Hi Folks
A few comments on the gray water topic. Using the words “illegal” are pretty strong for this and each state may have something on the books about it so if in serious doubt in the area you are in, call the local Dept of Env. Conservation. Note I was referring strictly to the act of being illegal.
I have not “yet” seen a state park where a park “rule” does not exist making it against park policy to only dispose of gray water in the appropriate place. All Ohio state parks have a dumping spot every so often between camp sites. I have also seen this in the Provincial parks of Canada. Some are concrete block with a drain hole in the middle, others are level with the ground and contain crushed stones with a large metal pipe surrounding them to make a drain pit. Some of the pipe ones drain into actual tanks underground and then into a leach field. Others are just stone drain ways under ground. The end result is that the gray water from campers is disposed of in a concentrated place where it has minimal impact on the area in high use camping locations.
The problem with gray water is most people have all kinds of things in gray water. Chucks of food, heavy dish soaps, non biodegradable soaps and then there is the distance from fresh water ways issues. If the park services did not have rules and did not provide a dumping location, many campers would not practice low impact camping guidelines as they may not ever have heard of them. Things would be dumped every where. Ants go after the food and so do animals. Now nature is taking over and right on top of your campsite.
The Boy Scout hand book has guidelines of low impact camping and uses different guidelines for different areas. In bear country they are extremely strict on purpose and by design about what gets placed where by humans. Smellables are a big deal when you have 20,000 Scouts come thru and area every year. Even duct tape is considered a smellable and is to be hung in a bar bag every night. At the large use Scout camps in bear country, they have pipes in the ground to a leach field drain similar to the State Parks for gray water and that is “After” you have strained the water for food particles that get packed out back to base camp in a yum yum bag. (Yes after a few days of 90 F heat that bag turns all kinds of colors….) This is to keep all smellables from gray water out of the way of bears. The other list of bear essential camping goes on but this is the gray water part.
If you are at base camp in a non bear area of the wilderness you dig a hole in the ground and dispose of the gray water away from fresh water supplies and cover the hole over when you leave camp. This is when you made your own campsite.
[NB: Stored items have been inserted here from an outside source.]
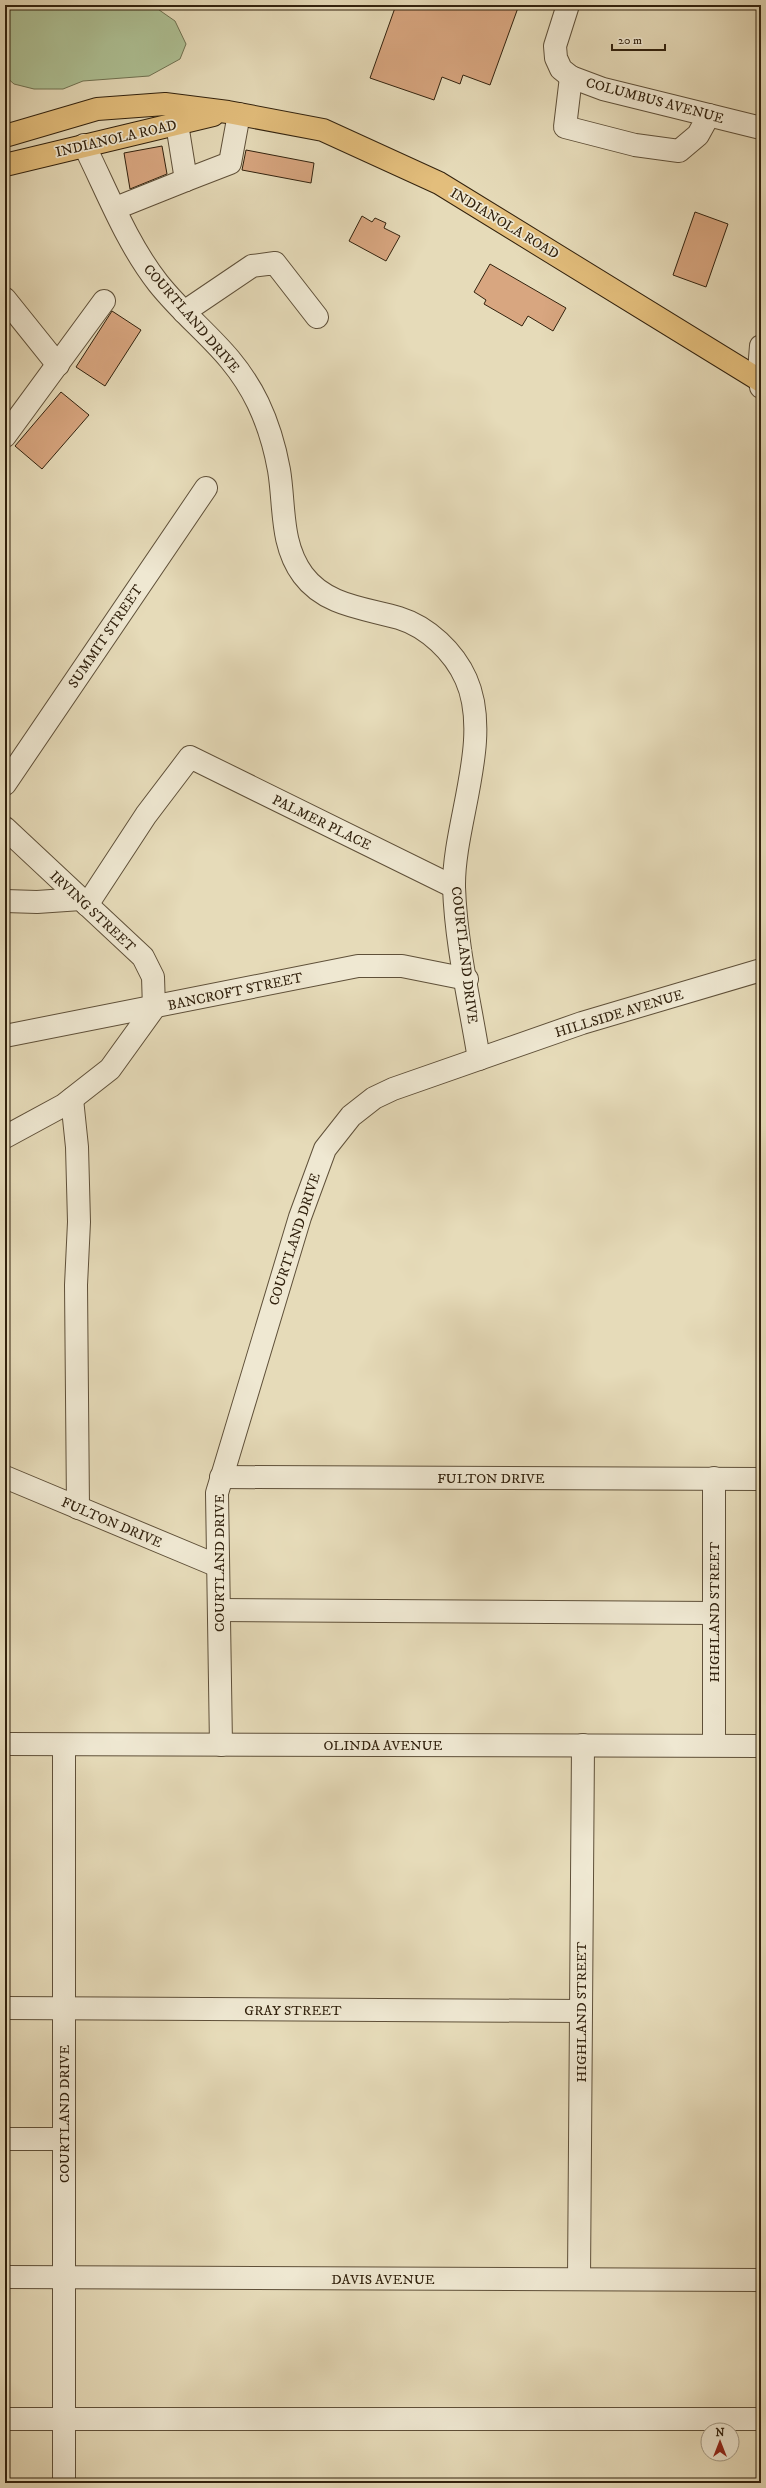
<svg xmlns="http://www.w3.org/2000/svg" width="766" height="2488" viewBox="0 0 766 2488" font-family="'IM FELL DW Pica',serif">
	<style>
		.green { fill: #aec195; stroke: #707252 }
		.building { fill: #d8a680; stroke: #32220e }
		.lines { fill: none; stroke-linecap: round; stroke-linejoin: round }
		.minor-casing { stroke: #5f5039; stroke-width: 24 }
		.major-casing { stroke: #32220e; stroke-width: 24 }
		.minor { stroke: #efe8d2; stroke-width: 22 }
		.major { stroke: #e3be7c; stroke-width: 22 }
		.labels { text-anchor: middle; stroke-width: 3.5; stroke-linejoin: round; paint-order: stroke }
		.street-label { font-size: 14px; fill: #32220e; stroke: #efe8d2 }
	</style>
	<rect width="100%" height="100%" fill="#e6dbb9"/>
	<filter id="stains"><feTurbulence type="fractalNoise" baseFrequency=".005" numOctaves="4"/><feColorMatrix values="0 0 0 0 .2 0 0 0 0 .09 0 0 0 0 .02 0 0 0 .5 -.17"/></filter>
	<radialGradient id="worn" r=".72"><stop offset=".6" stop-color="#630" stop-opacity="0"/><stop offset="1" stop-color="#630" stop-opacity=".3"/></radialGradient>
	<path class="green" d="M 5,5 L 152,5 L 175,21 L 186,44 L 180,59 L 149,76 L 83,81 L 63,89 L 34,89 L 14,84 L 5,76 Z"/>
	<g class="building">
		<path d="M 396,5 L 519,5 L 490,85 L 463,75 L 460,84 L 442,77 L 434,100 L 370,78 Z"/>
		<path d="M 162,146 L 167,174 L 130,189 L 124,153 Z"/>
		<path d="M 246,150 L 314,163 L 311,183 L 242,170 Z"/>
		<path d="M 695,212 L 728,224 L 706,287 L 673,275 Z"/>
		<path d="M 362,216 L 372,222 L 375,218 L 386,223 L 384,228 L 400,236 L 386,261 L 349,241 Z"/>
		<path d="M 490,264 L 566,308 L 553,331 L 528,316 L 522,326 L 484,304 L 486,300 L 474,292 Z"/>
		<path d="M 112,311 L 141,330 L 105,386 L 76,367 Z"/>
		<path d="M 61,392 L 89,415 L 42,469 L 15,446 Z"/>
	</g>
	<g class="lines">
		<g class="minor-casing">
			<g id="minor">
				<path d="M 568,5 L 555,46 L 556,58 L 561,69 L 571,77 L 603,89 L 761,128"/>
				<path d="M 571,77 L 565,127 L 635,145 L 679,151 L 698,135 L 709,115"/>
				<path d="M 177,124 L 186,180 L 230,163 L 239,114"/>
				<path d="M 84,145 C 107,191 126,242 158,283 C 193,327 232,349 258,403 C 268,424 275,448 279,470 C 285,506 280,544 303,575 C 326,606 365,608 399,618 C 428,627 454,652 466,679 C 493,739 453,824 454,887 C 456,945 470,1003 479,1059"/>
				<path d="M 116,208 L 186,180"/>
				<path d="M 5,299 L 58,365"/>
				<path d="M 184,312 L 252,266 L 275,263 L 317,317"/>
				<path d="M 761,346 L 759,371 L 761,387"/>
				<path d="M 5,436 L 104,301"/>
				<path d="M 5,784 L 206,488"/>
				<path d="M 5,828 L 143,957 L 153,977 L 154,1008 L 110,1069 L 64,1105 L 5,1137"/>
				<path d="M 5,901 L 37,902 L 81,899"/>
				<path d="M 87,905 L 146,815 L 190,757 L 454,887"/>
				<path d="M 5,1036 L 358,966 L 402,966 L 467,979"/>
				<path d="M 72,1099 L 77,1147 L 79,1222 L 76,1285 L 78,1508"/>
				<path d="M 5,1477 L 218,1566"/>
				<path d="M 221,1477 L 761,1479"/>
				<path d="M 714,1478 L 714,1745"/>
				<path d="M 219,1610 L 714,1613"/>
				<path d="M 5,1744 L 761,1746"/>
				<path d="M 221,1745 L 217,1493 L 300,1217 L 325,1149 L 351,1116 L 374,1098 L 393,1089 L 582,1023 L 761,970"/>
				<path d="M 5,2008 L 581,2011"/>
				<path d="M 5,2139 L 64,2139"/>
				<path d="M 5,2277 L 761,2280"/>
				<path d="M 579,2279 L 583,1745"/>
				<path d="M 5,2419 L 761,2419"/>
				<path d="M 64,2483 L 64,1745"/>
			</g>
		</g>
		<g class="major-casing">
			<g id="major">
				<path d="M 5,136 L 97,109 L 165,104 L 228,112 L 323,130 L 439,183 L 761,381"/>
				<path d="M 5,165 L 213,115"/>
			</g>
		</g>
		<use href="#minor" class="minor"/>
		<use href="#major" class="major"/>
	</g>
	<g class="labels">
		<g class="street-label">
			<text transform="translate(655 100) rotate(15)" y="5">COLUMBUS AVENUE</text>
			<text transform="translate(116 138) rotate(-13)" y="5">INDIANOLA ROAD</text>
			<text transform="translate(505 223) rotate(31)" y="5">INDIANOLA ROAD</text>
			<text transform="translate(192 318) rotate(49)" y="5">COURTLAND DRIVE</text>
			<text transform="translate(105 636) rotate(-56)" y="5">SUMMIT STREET</text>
			<text transform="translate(322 822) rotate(26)" y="5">PALMER PLACE</text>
			<text transform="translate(93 911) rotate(43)" y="5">IRVING STREET</text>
			<text transform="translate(465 955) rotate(83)" y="5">COURTLAND DRIVE</text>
			<text transform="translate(235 991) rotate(-12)" y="5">BANCROFT STREET</text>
			<text transform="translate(619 1013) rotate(-17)" y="5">HILLSIDE AVENUE</text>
			<text transform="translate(294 1239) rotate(-72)" y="5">COURTLAND DRIVE</text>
			<text x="491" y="1483">FULTON DRIVE</text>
			<text transform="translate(112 1522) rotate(23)" y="5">FULTON DRIVE</text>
			<text transform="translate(219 1563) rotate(-90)" y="5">COURTLAND DRIVE</text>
			<text transform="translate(714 1612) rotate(-90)" y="5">HIGHLAND STREET</text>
			<text x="383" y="1750">OLINDA AVENUE</text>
			<text x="293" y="2015">GRAY STREET</text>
			<text transform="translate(581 2012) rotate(-90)" y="5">HIGHLAND STREET</text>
			<text transform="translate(64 2114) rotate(-90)" y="5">COURTLAND DRIVE</text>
			<text x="383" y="2284">DAVIS AVENUE</text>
		</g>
	</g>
	<rect width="766" height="2488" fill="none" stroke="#e6dbb9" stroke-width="20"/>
	<rect x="6" y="6" width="754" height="2476" fill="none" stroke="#32220e" stroke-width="2"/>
	<rect x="10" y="10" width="746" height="2468" fill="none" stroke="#32220e"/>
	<g transform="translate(720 2442)"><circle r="19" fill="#efe8d2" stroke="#a39984"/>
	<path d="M0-3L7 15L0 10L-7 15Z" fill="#8f2418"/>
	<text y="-6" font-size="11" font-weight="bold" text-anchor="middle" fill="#32220e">N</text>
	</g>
	<path d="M612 44v6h53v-6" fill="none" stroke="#32220e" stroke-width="2"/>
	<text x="618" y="44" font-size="12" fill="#32220e" stroke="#efe8d2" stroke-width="3" paint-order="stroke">20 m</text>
	<rect width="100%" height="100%" filter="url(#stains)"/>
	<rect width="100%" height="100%" fill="url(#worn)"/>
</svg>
If you are only camping 1 night (again in non bear country), you strain out all food out and if a small qty of water, you give it a fling to disperse it over a large area to minimize impact a good distance away from where fellow campers are camping. Again only using biodegradable soap. This is used in areas where there are no prior rules and in open back country.
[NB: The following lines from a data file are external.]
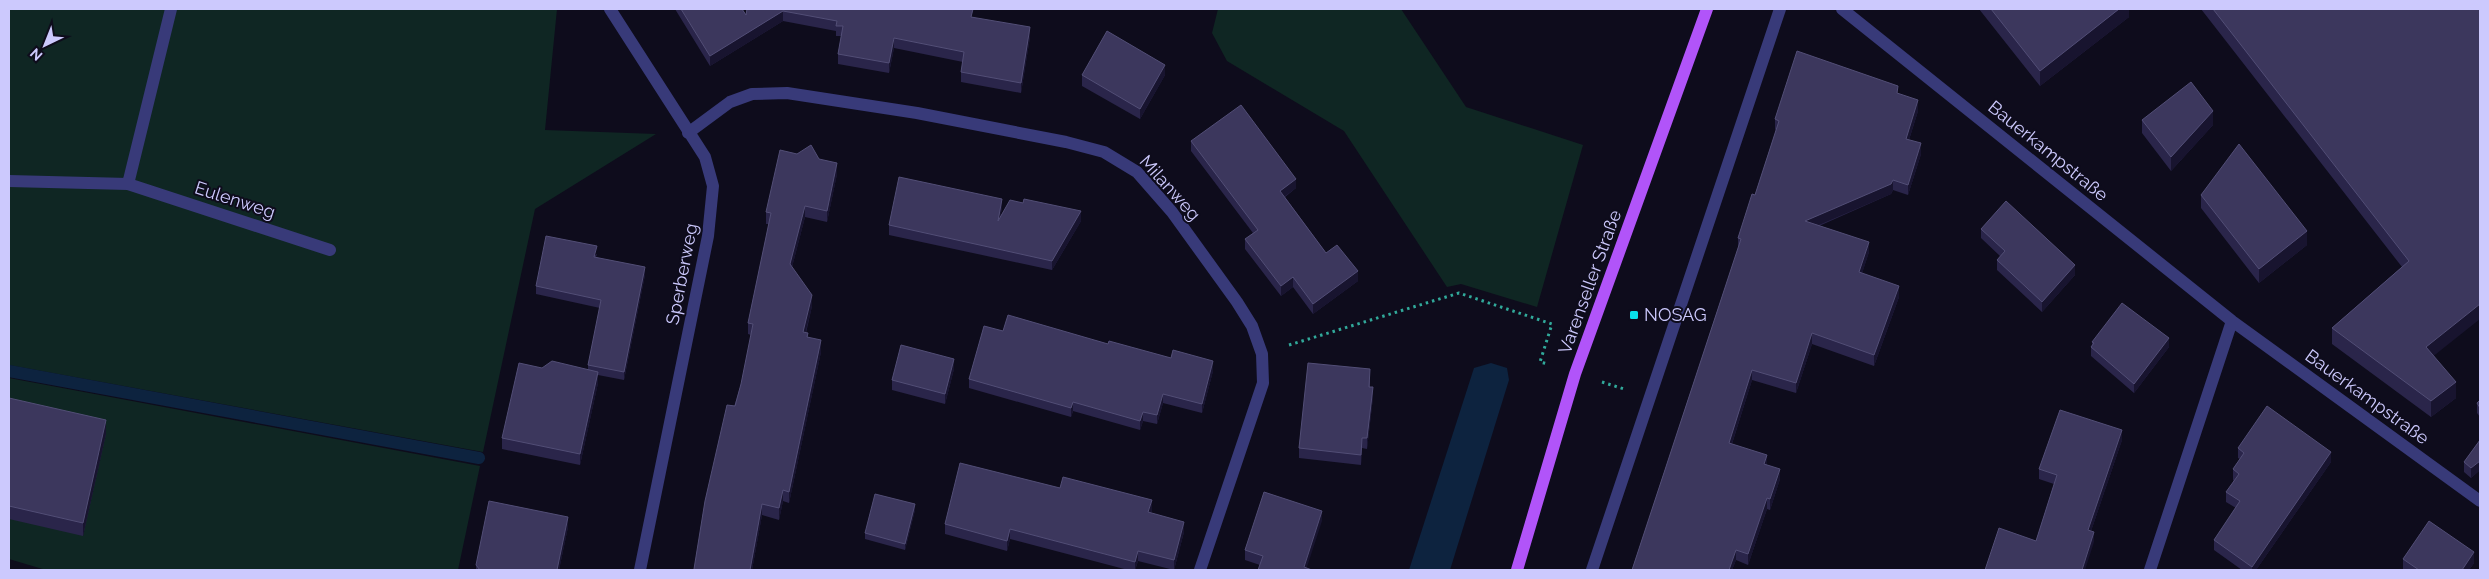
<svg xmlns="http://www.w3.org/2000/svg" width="2489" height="579" font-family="Raleway,sans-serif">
	<rect width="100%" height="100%" fill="#0e0c1c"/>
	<!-- green -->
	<path fill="#0f2623" d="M9,9H557L545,130L656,134L535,209L483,452L9,365Z
		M1218,9H1401L1466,107L1583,145L1537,307L1461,284L1447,287L1344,131L1227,61L1212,33Z
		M9,378L480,466L458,570H46L9,559Z"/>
	<!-- water -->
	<path fill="#0d233f" d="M1491,363L1507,368L1509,380L1450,570H1409L1474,368Z"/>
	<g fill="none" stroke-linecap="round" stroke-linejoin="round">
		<!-- stream -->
		<path stroke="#0d233f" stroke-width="12" d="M9,371L479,458"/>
		<!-- path -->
		<path stroke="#31a99a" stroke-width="3" stroke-dasharray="2.5 4" stroke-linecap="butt" d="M1289,345L1459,293L1552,324L1540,362L1548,364
			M1602,382L1624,389"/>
		<!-- minor -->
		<path stroke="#383a79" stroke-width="12" d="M610,9L705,157L713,186L708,236L640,570
			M1842,9L2232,321L2480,501
			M688,133L730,102L752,94L787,93L917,113L1066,142L1104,152L1137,172L1172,212L1237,302L1252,326L1262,354L1263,383L1200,570
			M9,181L128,184L330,250
			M128,184L171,9
			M1592,570L1780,9
			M2150,570L2232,321"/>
		<!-- major -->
		<path stroke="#b154f9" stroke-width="12" d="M1517,570L1575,374L1707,9"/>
	</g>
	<!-- wall -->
	<path fill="#2a254a" d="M675,9H742L746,15L747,9L973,17L1030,37L1021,93L961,82V72L963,62L894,48L889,73L838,64V54L841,36H836V31L783,21L710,66Z
		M1979,9H2129V17L2040,86Z
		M2201,9H2480L2434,356L2456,398L2431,417L2332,344V328L2402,267Z
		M1082,75H1165L1140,119L1082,86Z
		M1898,94L1918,111L1909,140L1921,154L1908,195L1893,190L1891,194L1819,226L1869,252L1862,273L1899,297L1874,366L1812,344L1796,393L1752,380L1732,444L1767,465L1780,479L1770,510L1767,509L1748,565L1736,560L1732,570H1632L1738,248V238L1755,195L1776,130L1775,129V119Z
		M2142,120L2213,125L2171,171L2142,133Z
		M1191,141L1296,188L1285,197L1326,253L1358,281L1313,314L1293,287L1281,296L1245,249V239L1253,233L1191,151Z
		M819,159L837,174L827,222L805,217L792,267L812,306L806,333L808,337L821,352L789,503L783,501L779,520L762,515L752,570H694L705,501L741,384L751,335L748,334V323L769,224H766V212Z
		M2201,195L2307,245L2259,283L2201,208Z
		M1002,208L1000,217L1081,221L1052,270L889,235V225Z
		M1981,229L2075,275L2042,312L1997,270V260L2000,256L1981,238Z
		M597,254L596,257L645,275L624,380L598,375V383L580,465L502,449V438L542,368L588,370V365L600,308L536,294V286Z
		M1003,331L1213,371L1202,413L1163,403L1157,424L1143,421L1140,430L1073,411L1071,417L969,388V379Z
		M2092,342L2169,347L2134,393L2091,356V347L2092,345Z
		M954,369L945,404L892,390V380Z
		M1370,380V387L1373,397L1367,449L1362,448L1361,465L1299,458V448Z
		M9,398L106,434L83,536L9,519Z
		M2480,400V417L2477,413V403Z
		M2122,440L2091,531L2094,542L2036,541L2054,484L2039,479V469Z
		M2480,440V470L2471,478L2464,472V462Z
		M2238,448L2331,462L2256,570H2242L2214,550V540L2236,508L2226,502V492L2234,481L2233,480V469L2240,459L2238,458Z
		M915,510L905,550L865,539V533Z
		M1152,510L1151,513L1184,532L1174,570L1138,561L1135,570H1128L1010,539L1007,551L945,534V524Z
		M1322,521L1260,565L1245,560V550Z
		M568,527L559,570H476V565Z
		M2403,559L2474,563L2469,570H2404L2403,569Z"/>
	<!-- shaded-wall -->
	<path fill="#18142f" d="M2119,9H2129V17L2040,86V71Z
		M783,11V21L710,66V56Z
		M1030,27V37L1021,93V83Z
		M894,38V48L889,73V63Z
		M1165,65V75L1140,119V109Z
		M1918,100V111L1906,149V139Z
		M2213,111V125L2171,171V157Z
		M1921,143V154L1908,195V185Z
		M837,163V174L827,222V211Z
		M1296,179V188L1280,200V191Z
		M1893,180V190L1891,194L1805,231V221Z
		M1002,199V208L998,231V221Z
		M805,206V217L790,275V264Z
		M1081,211V221L1052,270V261Z
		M2307,231V245L2259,283V269Z
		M1869,242V252L1859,283V272Z
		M2075,265V275L2042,312V302Z
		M645,267V275L624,380V372Z
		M1358,271V281L1313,314V304Z
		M1293,277V287L1281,296V286Z
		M1899,286V297L1874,366V355Z
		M812,295V306L803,343V332Z
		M2480,304V319L2426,362V347Z
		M1812,333V344L1796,393V383Z
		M2169,338V347L2134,393V384Z
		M821,340V352L789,503V492Z
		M954,359V369L945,404V394Z
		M1213,361V371L1202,413V404Z
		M1752,370V380L1729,453V443Z
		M598,372V383L580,465V454Z
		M2456,382V398L2431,417V401Z
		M1373,387V397L1367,449V438Z
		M1163,394V403L1157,424V415Z
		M1073,402V411L1071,417V408Z
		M1143,412V421L1140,430V421Z
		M106,420V434L83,536V523Z
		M2122,430V440L2088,540V530Z
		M1362,438V448L1361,465V455Z
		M2331,452V462L2256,570H2252V567Z
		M1767,455V466L1764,464Z
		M2480,461V470L2471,478V468Z
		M1780,469V479L1770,510V499Z
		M783,490V501L779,520V508Z
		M1767,498V509L1748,565V554Z
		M1152,500V510L1148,522V512Z
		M762,504V515L752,570H750Z
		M915,504V510L905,550V544Z
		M1322,511V521L1306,570L1304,567Z
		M568,517V527L559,570H557Z
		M1184,522V532L1174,570V560Z
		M1010,529V539L1007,551V541Z
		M2094,532V542L2085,570H2082Z
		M1736,550V560L1732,570H1729Z
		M1138,551V561L1135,570V562Z
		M2474,552V563L2469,570H2462Z"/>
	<!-- building -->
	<path fill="#3c375d" stroke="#524e76" d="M681,9H742L746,15L747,9H973L971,17L1030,27L1021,83L961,72L964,52L894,38L889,63L838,54L843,26H836L837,21L783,11L710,56Z
		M1991,9H2119L2040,71Z
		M2213,9H2480V304L2426,347L2456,382L2431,401L2332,328L2409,261Z
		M1107,31L1165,65L1140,109L1082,75Z
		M1797,51L1898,86L1897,93L1918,100L1906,139L1921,143L1908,185L1893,180L1891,184L1805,221L1869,242L1859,272L1899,286L1874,355L1812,333L1796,383L1752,370L1729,443L1767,455L1764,464L1780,469L1770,499L1767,498L1748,554L1736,550L1729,570H1632L1741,239L1738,238L1752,194L1755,195L1779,121L1775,119Z
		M2191,82L2213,111L2171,157L2142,120Z
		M1241,105L1296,179L1280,191L1326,253L1337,245L1358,271L1313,304L1293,277L1281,286L1245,239L1258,230L1191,141Z
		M2239,144L2307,231L2259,269L2201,195Z
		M811,145L819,159L837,163L827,211L805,206L790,264L812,295L803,332L808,333L807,337L821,340L789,492L783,490L779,508L762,504L750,570H695L694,569L705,501L727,405L735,406L741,384L753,324L748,323L771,213L766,212L780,150L797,154Z
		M899,177L1002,199L998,221L1010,200L1023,203L1024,199L1081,211L1052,261L889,225Z
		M2006,201L2075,265L2042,302L1997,260L2005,251L1981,229Z
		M546,236L597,246L594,257L645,267L624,372L588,365L601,300L536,286Z
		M2122,303L2169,338L2134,384L2091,347L2094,343L2092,342Z
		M1008,315L1108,344L1109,341L1171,358L1173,350L1213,361L1202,404L1163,394L1157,415L1143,412L1140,421L1073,402L1071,408L969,379L984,326L1003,331Z
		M901,345L954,359L945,394L892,380Z
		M552,361L598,372L580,454L502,438L519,363L542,368Z
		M1308,363L1370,369L1369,387H1373L1367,438H1362L1361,455L1299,448Z
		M9,398L106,420L83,523L9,506Z
		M2480,400V408L2477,403Z
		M2267,406L2331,452L2252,567L2214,540L2240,501L2226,492L2239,474L2233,469L2244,453L2238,448Z
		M2060,410L2122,430L2088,530L2094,532L2082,570H1985L1999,528L2036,541L2057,475L2039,469Z
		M2480,440V461L2471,468L2464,462Z
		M960,463L1060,488L1063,477L1152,500L1148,512L1184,522L1174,560L1138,551L1135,562L1010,529L1007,541L945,524Z
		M1264,492L1322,511L1304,567L1312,570H1258L1263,556L1245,550Z
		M875,494L915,504L905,544L865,533Z
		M489,501L568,517L557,570H480L476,565Z
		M2429,521L2474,552L2462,570H2419L2403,559Z"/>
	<!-- markers -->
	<rect fill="#09e1e9" stroke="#0e0c1c" stroke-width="2" x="1629" y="310" width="10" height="10" rx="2.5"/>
	<g text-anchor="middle" stroke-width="4" stroke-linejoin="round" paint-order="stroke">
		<!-- street labels -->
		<g font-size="18" fill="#ccc9fd" stroke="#0e0c1c">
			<text transform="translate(2048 151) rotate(39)" y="6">Bauerkampstraße</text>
			<text transform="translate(1170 188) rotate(48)" y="6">Milanweg</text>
			<text transform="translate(235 200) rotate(18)" y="6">Eulenweg</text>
			<text transform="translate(682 274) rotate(-79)" y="6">Sperberweg</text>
			<text transform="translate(1590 282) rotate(-70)" y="6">Varenseller Straße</text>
			<text transform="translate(2367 397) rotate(36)" y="6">Bauerkampstraße</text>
		</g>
		<!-- poi labels -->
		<g font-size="18" fill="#ccc9fd" stroke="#0e0c1c" text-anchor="start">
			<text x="1644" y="321">NOSAG</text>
		</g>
	</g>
	<!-- border -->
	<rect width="2489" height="579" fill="none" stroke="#ccc9fd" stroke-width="20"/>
	<!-- north arrow -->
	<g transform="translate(45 45) rotate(223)" stroke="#0e0c1c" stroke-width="4" paint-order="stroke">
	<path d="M0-4L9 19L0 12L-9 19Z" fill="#ccc9fd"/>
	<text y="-8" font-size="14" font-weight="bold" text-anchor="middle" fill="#ccc9fd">N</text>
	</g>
</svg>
Even with our big TT we still have 3 dish tubes and when we have a big pile of dishes we do it the old way using the tubs. I wash, Cindy dries. Then we go dispose of it in the gray water pit at camp. Key is to think low impact. What does sort of boil me is campers who dump gray water where ever they feel like when the dump ring is 1 camp site away or worse right in front of there camp site…..

They never thought about what they where doing and what came come from it.
If a Ranger sees you fling gray water where ever and the park has rules, I’m sure they will come visit with you and explain the rules.
Practice low impact camping, take only memories and leave only foot prints.
Hope this helps explain some of this. Sorry if I got long winded, after living and breathing low impact camping and living it, anything less is really hard for me to do. The worst is seeing trash in the campsite. This to me is totally inexcusable.

OK I’ll get off my soap box now.
Go find one of those great non electric sites and have fun. They are generally better camp sites.